Among the entries below, find the line with "metric (conversion rate, shares, signups, etc.)." and the line with "Dm on instagram to place". Return exactly those lines and every line between them, but no pictures.

Records to use Block Start

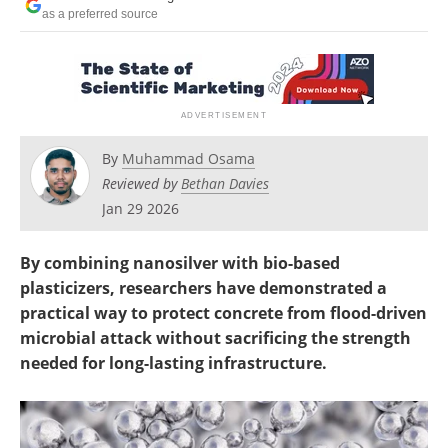
as a preferred source
By
Muhammad Osama
Reviewed by
Bethan Davies
Jan 29 2026
By combining nanosilver with bio-based
plasticizers, researchers have demonstrated a
practical way to protect concrete from flood-driven
microbial attack without sacrificing the strength
needed for long-lasting infrastructure.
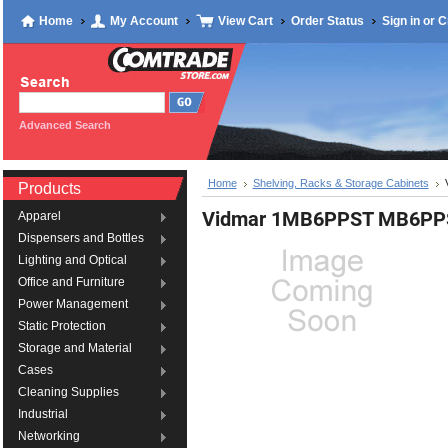
Home
My Account
View Cart
Order Status
Sign in
or
C
Advanced Search
Home
Shelving, Racks & Storage Cabinets
Products
Vidmar 1MB6PPST MB6PP
Apparel
Dispensers and Bottles
Lighting and Optical
Office and Furniture
Power Management
Static Protection
Storage and Material
Cases
Cleaning Supplies
Industrial
Networking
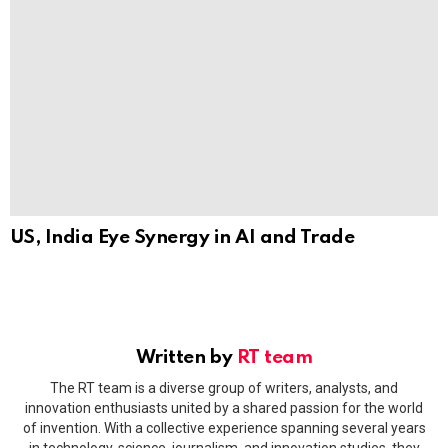
US, India Eye Synergy in AI and Trade
Written by
RT team
The RT team is a diverse group of writers, analysts, and
innovation enthusiasts united by a shared passion for the world
of invention. With a collective experience spanning several years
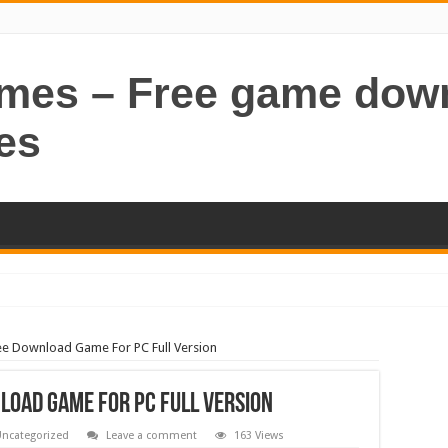
ames – Free game dow
es
ee Download Game For PC Full Version
nload Game For PC Full Version
ncategorized
Leave a comment
163 Views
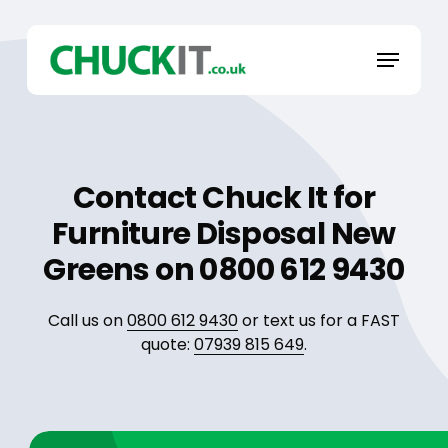
Skip
to
Menu
main
content
Contact Chuck It for
Furniture Disposal New
Greens on 0800 612 9430
Call us on
0800 612 9430
or text us for a FAST
quote:
07939 815 649
.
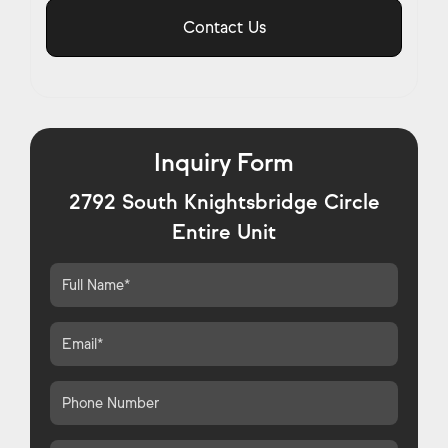
Contact Us
Inquiry Form
2792 South Knightsbridge Circle
Entire Unit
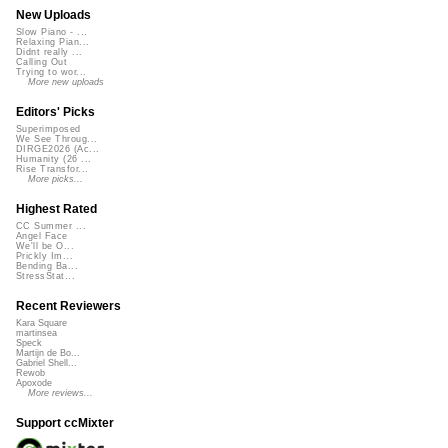
New Uploads
Slow Piano - ...
Relaxing Pian...
Didnt really ...
Calling Out
Trying to wor...
More new uploads
Editors' Picks
Superimposed
We See Throug...
DIRGE2026 (Ac...
Humanity (26 ...
Rise Transfor...
More picks...
Highest Rated
CC Summer ...
Angel Face
We'll be O...
Prickly Im...
Bending Ba...
StressStat...
Recent Reviewers
Kara Square
martinsea
Speck
Martijn de Bo...
Gabriel Shell...
Rewob
Apoxode
More reviews...
Support ccMixter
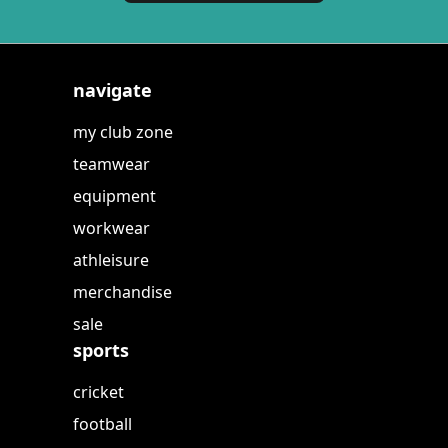
navigate
my club zone
teamwear
equipment
workwear
athleisure
merchandise
sale
sports
cricket
football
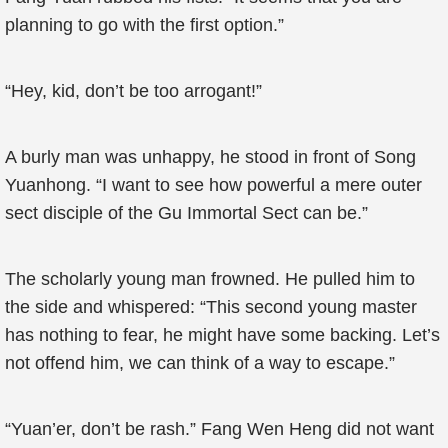
planning to go with the first option.”
“Hey, kid, don’t be too arrogant!”
A burly man was unhappy, he stood in front of Song
Yuanhong. “I want to see how powerful a mere outer
sect disciple of the Gu Immortal Sect can be.”
The scholarly young man frowned. He pulled him to
the side and whispered: “This second young master
has nothing to fear, he might have some backing. Let’s
not offend him, we can think of a way to escape.”
“Yuan’er, don’t be rash.” Fang Wen Heng did not want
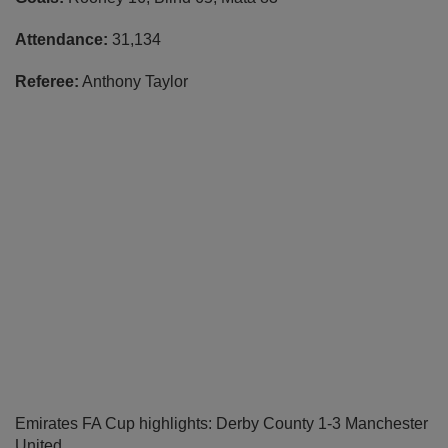
Attendance:
31,134
Referee:
Anthony Taylor
Emirates FA Cup highlights: Derby County 1-3 Manchester
United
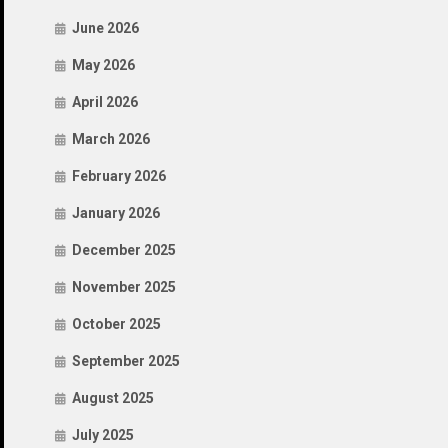
June 2026
May 2026
April 2026
March 2026
February 2026
January 2026
December 2025
November 2025
October 2025
September 2025
August 2025
July 2025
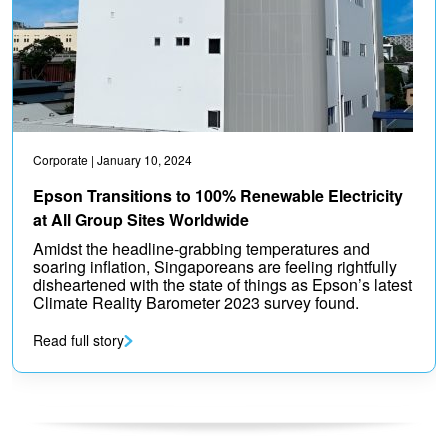
Corporate
| January 10, 2024
Epson Transitions to 100% Renewable Electricity
at All Group Sites Worldwide
Amidst the headline-grabbing temperatures and
soaring inflation, Singaporeans are feeling rightfully
disheartened with the state of things as Epson’s latest
Climate Reality Barometer 2023 survey found.
Read full story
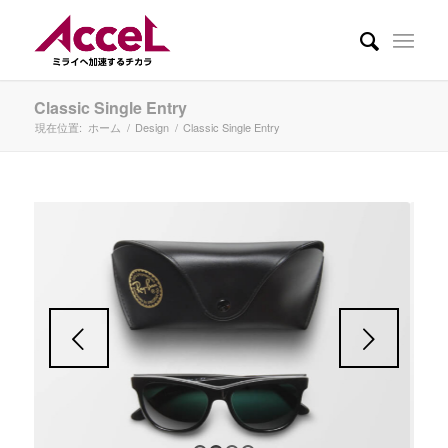
Classic Single Entry
現在位置:
ホーム
/
Design
/
Classic Single Entry
後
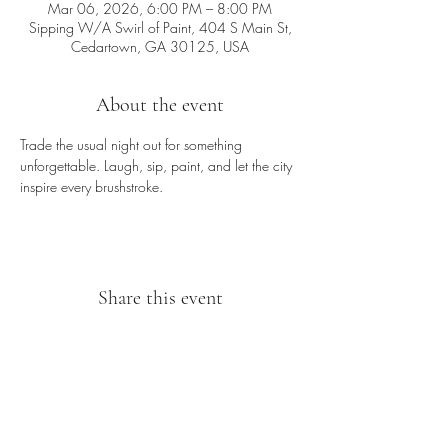
Mar 06, 2026, 6:00 PM – 8:00 PM
Sipping W/A Swirl of Paint, 404 S Main St,
Cedartown, GA 30125, USA
About the event
Trade the usual night out for something 
unforgettable. Laugh, sip, paint, and let the city 
inspire every brushstroke.
Share this event
Sipping With A Swirl of Paint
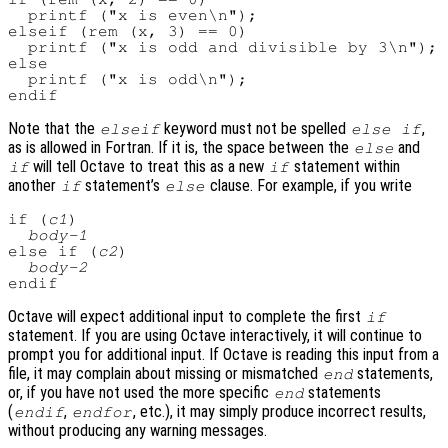
  printf ("x is even\n");

elseif (rem (x, 3) == 0)

  printf ("x is odd and divisible by 3\n");

else

  printf ("x is odd\n");

Note that the
keyword must not be spelled
,
elseif
else if
as is allowed in Fortran. If it is, the space between the
and
else
will tell Octave to treat this as a new
statement within
if
if
another
statement’s
clause. For example, if you write
if
else
if (
c1
)

body-1
else if (
c2
)

body-2
Octave will expect additional input to complete the first
if
statement. If you are using Octave interactively, it will continue to
prompt you for additional input. If Octave is reading this input from a
file, it may complain about missing or mismatched
statements,
end
or, if you have not used the more specific
statements
end
(
,
, etc.), it may simply produce incorrect results,
endif
endfor
without producing any warning messages.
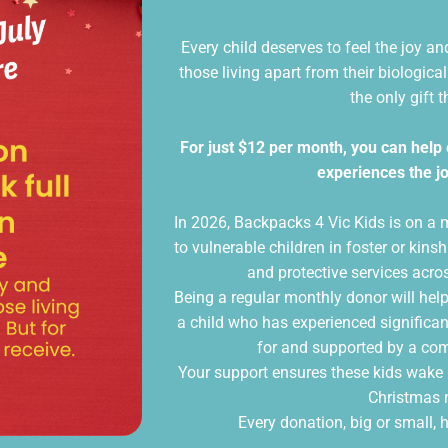
Every child deserves to feel the joy a
those living apart from their biologica
the only gift t
For just $12 per month, you can help 
experiences the jo
In 2026, Backpacks 4 Vic Kids is on a 
to vulnerable children in foster or ki
and protective services acro
Being a regular monthly donor will help
a child who has experienced significan
for and supported by a c
Your support ensures these kids wake 
Christmas 
Every donation, big or small, h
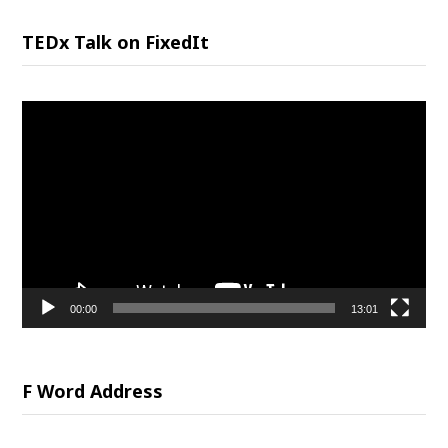
TEDx Talk on FixedIt
Video
Player
00:00
13:01
F Word Address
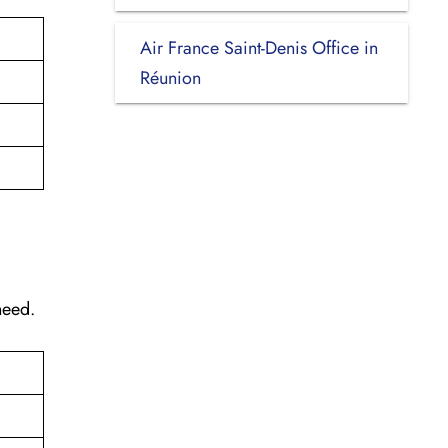
Air France Saint-Denis Office in
Réunion
need.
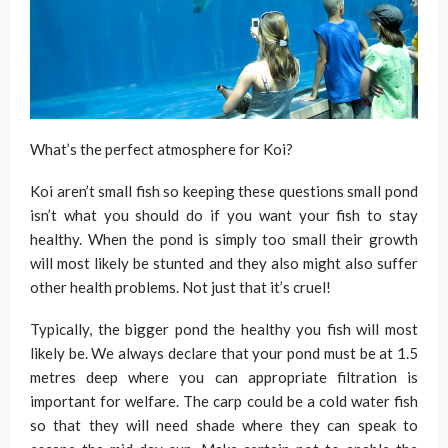
What’s the perfect atmosphere for Koi?
Koi aren’t small fish so keeping these questions small pond
isn’t what you should do if you want your fish to stay
healthy. When the pond is simply too small their growth
will most likely be stunted and they also might also suffer
other health problems. Not just that it’s cruel!
Typically, the bigger pond the healthy you fish will most
likely be. We always declare that your pond must be at 1.5
metres deep where you can appropriate filtration is
important for welfare. The carp could be a cold water fish
so that they will need shade where they can speak to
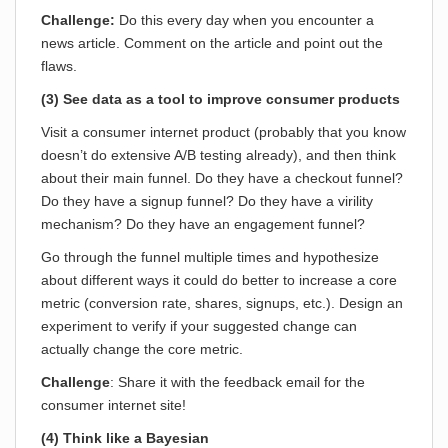
Challenge:
Do this every day when you encounter a
news article. Comment on the article and point out the
flaws.
(3) See data as a tool to improve consumer products
Visit a consumer internet product (probably that you know
doesn’t do extensive A/B testing already), and then think
about their main funnel. Do they have a checkout funnel?
Do they have a signup funnel? Do they have a virility
mechanism? Do they have an engagement funnel?
Go through the funnel multiple times and hypothesize
about different ways it could do better to increase a core
metric (conversion rate, shares, signups, etc.). Design an
experiment to verify if your suggested change can
actually change the core metric.
Challenge
: Share it with the feedback email for the
consumer internet site!
(4) Think like a Bayesian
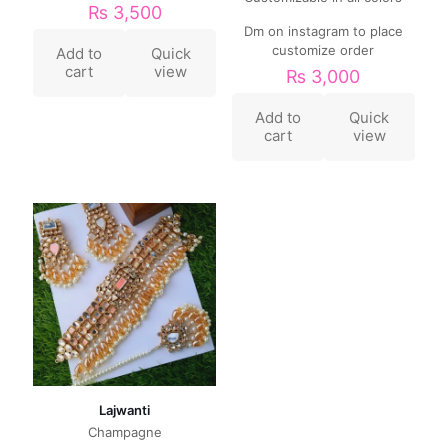
₨
3,500
Dm on instagram to place
customize order
Add to
Quick
cart
view
₨
3,000
Add to
Quick
cart
view
Lajwanti
Champagne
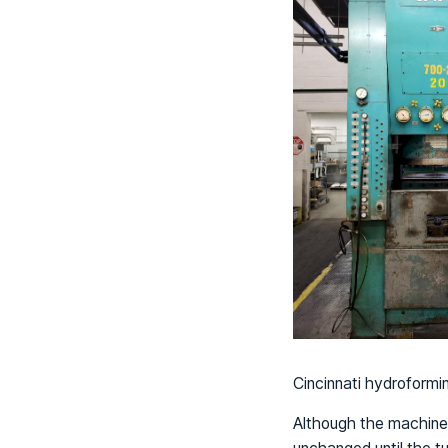
Cincinnati hydroformi
Although the machine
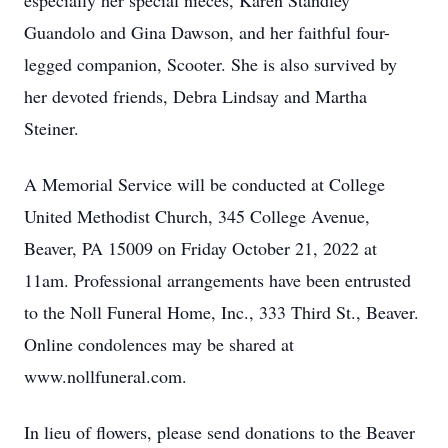
especially her special nieces, Karen Standley
Guandolo and Gina Dawson, and her faithful four-
legged companion, Scooter. She is also survived by
her devoted friends, Debra Lindsay and Martha
Steiner.
A Memorial Service will be conducted at College
United Methodist Church, 345 College Avenue,
Beaver, PA 15009 on Friday October 21, 2022 at
11am. Professional arrangements have been entrusted
to the Noll Funeral Home, Inc., 333 Third St., Beaver.
Online condolences may be shared at
www.nollfuneral.com.
In lieu of flowers, please send donations to the Beaver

Records to use Block End

### [Written reply]
metric (conversion rate, shares, signups, etc.). Design an
experiment to verify if your suggested change can
actually change the core metric.
Challenge
: Share it with the feedback email for the
consumer internet site!
(4) Think like a Bayesian
₨
3,500
Dm on instagram to place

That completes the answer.